* Information given:

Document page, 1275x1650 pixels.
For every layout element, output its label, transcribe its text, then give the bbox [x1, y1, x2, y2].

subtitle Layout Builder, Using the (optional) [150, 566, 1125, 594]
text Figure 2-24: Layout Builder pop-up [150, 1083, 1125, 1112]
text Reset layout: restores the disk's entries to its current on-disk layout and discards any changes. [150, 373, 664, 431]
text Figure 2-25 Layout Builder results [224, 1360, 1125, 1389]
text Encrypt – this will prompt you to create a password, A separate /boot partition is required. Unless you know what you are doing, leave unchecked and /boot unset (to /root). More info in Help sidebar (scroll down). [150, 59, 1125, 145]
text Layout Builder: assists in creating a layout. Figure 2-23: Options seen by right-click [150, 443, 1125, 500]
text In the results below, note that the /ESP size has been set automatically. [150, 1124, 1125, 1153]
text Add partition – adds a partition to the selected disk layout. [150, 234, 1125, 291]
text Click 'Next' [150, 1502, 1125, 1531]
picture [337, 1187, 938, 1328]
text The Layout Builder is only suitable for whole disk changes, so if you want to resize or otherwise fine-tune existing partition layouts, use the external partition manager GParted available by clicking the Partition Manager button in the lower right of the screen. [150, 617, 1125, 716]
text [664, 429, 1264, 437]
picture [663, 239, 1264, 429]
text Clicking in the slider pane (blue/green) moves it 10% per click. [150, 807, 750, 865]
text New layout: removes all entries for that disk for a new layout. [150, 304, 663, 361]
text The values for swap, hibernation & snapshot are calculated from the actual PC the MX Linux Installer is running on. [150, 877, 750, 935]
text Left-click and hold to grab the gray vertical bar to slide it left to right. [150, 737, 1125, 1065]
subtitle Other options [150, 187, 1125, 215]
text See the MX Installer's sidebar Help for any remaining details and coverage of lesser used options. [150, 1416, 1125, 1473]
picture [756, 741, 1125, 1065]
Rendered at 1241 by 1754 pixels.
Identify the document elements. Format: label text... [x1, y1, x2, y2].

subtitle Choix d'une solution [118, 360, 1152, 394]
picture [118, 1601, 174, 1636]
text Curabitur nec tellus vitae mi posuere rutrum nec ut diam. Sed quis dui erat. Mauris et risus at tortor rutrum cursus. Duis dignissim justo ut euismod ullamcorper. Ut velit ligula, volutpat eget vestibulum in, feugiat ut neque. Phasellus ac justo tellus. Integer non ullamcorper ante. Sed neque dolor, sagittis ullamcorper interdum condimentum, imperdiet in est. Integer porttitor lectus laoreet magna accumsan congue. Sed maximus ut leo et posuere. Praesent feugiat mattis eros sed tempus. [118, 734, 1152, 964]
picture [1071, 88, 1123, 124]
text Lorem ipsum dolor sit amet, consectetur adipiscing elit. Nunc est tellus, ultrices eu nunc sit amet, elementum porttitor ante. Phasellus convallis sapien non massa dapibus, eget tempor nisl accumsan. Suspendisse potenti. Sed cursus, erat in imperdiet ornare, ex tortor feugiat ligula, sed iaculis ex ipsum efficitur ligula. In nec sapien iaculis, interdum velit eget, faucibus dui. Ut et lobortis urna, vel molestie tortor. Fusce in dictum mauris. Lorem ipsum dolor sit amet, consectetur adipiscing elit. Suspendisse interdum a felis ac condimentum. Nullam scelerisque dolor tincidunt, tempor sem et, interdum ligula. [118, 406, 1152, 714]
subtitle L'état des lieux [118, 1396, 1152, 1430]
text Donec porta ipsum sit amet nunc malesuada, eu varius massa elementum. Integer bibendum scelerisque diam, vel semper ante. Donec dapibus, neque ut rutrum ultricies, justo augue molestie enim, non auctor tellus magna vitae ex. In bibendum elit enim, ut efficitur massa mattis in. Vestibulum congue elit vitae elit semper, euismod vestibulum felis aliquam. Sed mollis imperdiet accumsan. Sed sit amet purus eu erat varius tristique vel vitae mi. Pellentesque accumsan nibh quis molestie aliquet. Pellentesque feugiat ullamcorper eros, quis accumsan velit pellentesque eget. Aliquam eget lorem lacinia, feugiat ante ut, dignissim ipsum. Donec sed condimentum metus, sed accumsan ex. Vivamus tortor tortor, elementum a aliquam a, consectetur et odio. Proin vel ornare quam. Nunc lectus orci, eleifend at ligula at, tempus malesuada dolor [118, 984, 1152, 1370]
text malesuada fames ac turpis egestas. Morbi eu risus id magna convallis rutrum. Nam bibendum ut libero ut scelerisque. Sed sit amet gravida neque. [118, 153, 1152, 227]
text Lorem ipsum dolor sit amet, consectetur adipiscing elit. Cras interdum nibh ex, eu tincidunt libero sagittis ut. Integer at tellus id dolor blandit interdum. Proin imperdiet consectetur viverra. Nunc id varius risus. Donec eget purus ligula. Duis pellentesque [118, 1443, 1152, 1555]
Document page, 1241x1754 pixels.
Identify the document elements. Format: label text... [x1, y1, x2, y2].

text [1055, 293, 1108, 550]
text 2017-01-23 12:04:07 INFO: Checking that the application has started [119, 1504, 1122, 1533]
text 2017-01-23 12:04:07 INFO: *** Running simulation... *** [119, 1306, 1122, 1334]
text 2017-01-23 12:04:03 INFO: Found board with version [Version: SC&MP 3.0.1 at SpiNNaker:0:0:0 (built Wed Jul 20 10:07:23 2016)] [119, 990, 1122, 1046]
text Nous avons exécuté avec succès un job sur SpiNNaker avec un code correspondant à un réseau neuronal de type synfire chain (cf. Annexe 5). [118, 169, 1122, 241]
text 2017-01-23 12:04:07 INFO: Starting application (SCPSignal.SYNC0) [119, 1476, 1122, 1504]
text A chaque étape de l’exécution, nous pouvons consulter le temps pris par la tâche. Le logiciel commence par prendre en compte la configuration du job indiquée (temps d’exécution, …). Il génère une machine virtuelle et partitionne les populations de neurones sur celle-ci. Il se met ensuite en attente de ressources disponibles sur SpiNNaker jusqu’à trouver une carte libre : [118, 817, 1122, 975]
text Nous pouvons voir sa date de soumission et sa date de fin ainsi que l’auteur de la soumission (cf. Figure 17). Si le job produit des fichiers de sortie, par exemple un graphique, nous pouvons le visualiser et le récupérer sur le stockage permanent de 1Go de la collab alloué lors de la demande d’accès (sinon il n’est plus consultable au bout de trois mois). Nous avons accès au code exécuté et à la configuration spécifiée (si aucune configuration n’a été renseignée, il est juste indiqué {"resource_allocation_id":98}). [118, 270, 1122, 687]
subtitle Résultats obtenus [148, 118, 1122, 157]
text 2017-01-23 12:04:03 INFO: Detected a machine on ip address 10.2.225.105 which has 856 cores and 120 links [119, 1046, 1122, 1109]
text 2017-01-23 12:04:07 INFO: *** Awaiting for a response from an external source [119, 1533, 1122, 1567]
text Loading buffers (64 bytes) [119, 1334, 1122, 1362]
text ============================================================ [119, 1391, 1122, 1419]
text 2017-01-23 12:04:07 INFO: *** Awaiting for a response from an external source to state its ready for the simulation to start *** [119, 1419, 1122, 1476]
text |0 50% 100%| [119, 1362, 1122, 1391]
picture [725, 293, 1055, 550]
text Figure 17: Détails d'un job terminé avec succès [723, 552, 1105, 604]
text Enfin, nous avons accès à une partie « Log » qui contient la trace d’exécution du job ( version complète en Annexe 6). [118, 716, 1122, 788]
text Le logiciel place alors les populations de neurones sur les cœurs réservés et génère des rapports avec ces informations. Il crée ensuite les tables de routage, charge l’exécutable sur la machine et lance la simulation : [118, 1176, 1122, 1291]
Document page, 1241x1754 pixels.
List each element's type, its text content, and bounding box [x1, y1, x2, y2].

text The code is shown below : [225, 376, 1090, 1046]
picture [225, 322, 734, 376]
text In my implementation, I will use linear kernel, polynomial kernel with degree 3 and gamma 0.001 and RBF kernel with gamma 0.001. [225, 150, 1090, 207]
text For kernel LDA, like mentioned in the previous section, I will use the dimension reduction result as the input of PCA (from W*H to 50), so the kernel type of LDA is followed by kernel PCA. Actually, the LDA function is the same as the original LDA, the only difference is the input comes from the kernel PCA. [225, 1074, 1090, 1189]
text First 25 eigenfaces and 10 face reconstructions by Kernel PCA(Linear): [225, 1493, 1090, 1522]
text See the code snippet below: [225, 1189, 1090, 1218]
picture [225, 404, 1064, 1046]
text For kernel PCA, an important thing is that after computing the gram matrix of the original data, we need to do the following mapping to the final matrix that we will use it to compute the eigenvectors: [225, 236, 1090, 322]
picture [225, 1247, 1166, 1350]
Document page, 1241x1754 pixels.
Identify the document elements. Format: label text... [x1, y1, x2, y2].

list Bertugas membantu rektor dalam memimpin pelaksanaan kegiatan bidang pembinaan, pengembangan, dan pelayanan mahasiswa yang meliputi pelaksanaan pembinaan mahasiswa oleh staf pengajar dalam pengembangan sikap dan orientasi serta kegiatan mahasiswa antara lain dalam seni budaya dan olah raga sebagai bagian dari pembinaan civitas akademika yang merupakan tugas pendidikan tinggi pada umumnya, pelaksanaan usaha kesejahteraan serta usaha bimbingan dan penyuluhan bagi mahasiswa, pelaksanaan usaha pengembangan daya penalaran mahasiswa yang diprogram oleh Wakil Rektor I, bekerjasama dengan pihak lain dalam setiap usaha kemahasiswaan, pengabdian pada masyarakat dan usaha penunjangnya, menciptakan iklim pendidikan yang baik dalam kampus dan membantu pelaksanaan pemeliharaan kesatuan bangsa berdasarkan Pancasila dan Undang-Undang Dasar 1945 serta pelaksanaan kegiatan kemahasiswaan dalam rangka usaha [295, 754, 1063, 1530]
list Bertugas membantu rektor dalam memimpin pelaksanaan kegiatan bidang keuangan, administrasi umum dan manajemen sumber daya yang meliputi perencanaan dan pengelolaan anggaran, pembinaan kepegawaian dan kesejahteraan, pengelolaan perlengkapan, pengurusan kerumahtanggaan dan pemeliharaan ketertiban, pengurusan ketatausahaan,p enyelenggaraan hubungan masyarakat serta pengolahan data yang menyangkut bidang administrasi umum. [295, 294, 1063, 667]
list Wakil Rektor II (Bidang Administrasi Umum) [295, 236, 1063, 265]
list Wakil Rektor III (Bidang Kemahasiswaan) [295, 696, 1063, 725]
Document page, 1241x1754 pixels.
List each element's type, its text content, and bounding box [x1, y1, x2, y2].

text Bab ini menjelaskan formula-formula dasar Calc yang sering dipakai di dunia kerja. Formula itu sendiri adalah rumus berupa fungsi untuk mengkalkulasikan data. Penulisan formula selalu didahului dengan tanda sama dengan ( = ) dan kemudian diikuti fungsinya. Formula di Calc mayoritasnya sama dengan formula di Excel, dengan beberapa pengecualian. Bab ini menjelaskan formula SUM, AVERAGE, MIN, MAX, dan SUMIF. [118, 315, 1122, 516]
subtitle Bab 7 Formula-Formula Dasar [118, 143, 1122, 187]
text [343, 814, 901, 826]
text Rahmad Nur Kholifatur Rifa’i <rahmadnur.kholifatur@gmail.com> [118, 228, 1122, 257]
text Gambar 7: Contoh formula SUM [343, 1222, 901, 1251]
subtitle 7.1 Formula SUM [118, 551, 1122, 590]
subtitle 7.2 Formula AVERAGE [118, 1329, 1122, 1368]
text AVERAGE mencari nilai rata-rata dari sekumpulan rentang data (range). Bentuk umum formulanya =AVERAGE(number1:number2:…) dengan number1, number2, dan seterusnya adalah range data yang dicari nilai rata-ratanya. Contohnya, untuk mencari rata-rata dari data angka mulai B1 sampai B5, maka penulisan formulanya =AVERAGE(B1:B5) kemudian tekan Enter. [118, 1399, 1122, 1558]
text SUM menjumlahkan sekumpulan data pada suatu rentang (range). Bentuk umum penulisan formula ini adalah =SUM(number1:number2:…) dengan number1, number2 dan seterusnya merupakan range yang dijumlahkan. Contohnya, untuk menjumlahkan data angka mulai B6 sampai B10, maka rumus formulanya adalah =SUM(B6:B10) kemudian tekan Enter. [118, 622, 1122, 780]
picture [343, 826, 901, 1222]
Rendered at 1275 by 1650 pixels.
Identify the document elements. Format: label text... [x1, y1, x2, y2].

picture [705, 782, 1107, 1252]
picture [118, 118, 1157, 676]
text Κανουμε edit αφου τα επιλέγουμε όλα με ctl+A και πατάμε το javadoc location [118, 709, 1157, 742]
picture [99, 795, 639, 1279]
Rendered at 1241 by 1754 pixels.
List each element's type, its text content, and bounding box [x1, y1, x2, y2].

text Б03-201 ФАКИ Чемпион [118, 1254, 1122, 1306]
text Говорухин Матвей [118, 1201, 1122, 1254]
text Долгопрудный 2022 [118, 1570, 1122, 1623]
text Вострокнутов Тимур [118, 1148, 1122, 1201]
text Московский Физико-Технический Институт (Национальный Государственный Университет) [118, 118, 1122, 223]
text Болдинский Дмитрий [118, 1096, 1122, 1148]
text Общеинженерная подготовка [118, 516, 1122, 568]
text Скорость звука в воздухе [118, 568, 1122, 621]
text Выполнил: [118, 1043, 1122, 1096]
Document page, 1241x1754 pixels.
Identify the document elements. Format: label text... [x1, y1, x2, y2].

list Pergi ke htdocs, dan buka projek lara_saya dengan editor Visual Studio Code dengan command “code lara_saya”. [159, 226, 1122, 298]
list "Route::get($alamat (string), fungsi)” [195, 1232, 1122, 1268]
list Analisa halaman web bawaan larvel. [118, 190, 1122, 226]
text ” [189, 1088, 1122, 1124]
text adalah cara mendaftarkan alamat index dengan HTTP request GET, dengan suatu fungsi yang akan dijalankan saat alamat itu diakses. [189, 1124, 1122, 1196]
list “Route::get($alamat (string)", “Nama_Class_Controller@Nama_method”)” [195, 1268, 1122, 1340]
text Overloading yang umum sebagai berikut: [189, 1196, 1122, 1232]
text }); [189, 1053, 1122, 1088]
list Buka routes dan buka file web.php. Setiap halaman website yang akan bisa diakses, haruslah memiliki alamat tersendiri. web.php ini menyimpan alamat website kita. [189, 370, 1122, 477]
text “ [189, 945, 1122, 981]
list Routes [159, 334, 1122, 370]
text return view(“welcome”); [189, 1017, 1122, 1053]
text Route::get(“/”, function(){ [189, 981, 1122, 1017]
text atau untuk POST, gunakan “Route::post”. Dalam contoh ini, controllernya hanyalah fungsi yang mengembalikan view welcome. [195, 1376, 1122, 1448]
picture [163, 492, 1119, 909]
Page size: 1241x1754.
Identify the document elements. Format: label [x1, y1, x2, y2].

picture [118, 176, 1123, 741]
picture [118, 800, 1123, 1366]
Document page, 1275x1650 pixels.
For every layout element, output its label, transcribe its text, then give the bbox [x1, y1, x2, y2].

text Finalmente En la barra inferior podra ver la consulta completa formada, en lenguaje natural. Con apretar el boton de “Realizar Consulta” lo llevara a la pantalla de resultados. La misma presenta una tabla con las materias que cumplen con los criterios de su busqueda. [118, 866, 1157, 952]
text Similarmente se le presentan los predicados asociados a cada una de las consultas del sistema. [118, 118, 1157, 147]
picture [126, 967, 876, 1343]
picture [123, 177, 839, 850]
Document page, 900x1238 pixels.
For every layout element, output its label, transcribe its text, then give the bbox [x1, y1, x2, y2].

* Problem description: Give again the listing lines starting at the line that contains "text Б03-201 ФАКИ" and ending at the line that contains "text Вострокнутов Тимур", copied exactly.

* Expected answer:
text Б03-201 ФАКИ Чемпион [118, 1254, 1122, 1306]
text Говорухин Матвей [118, 1201, 1122, 1254]
text Долгопрудный 2022 [118, 1570, 1122, 1623]
text Вострокнутов Тимур [118, 1148, 1122, 1201]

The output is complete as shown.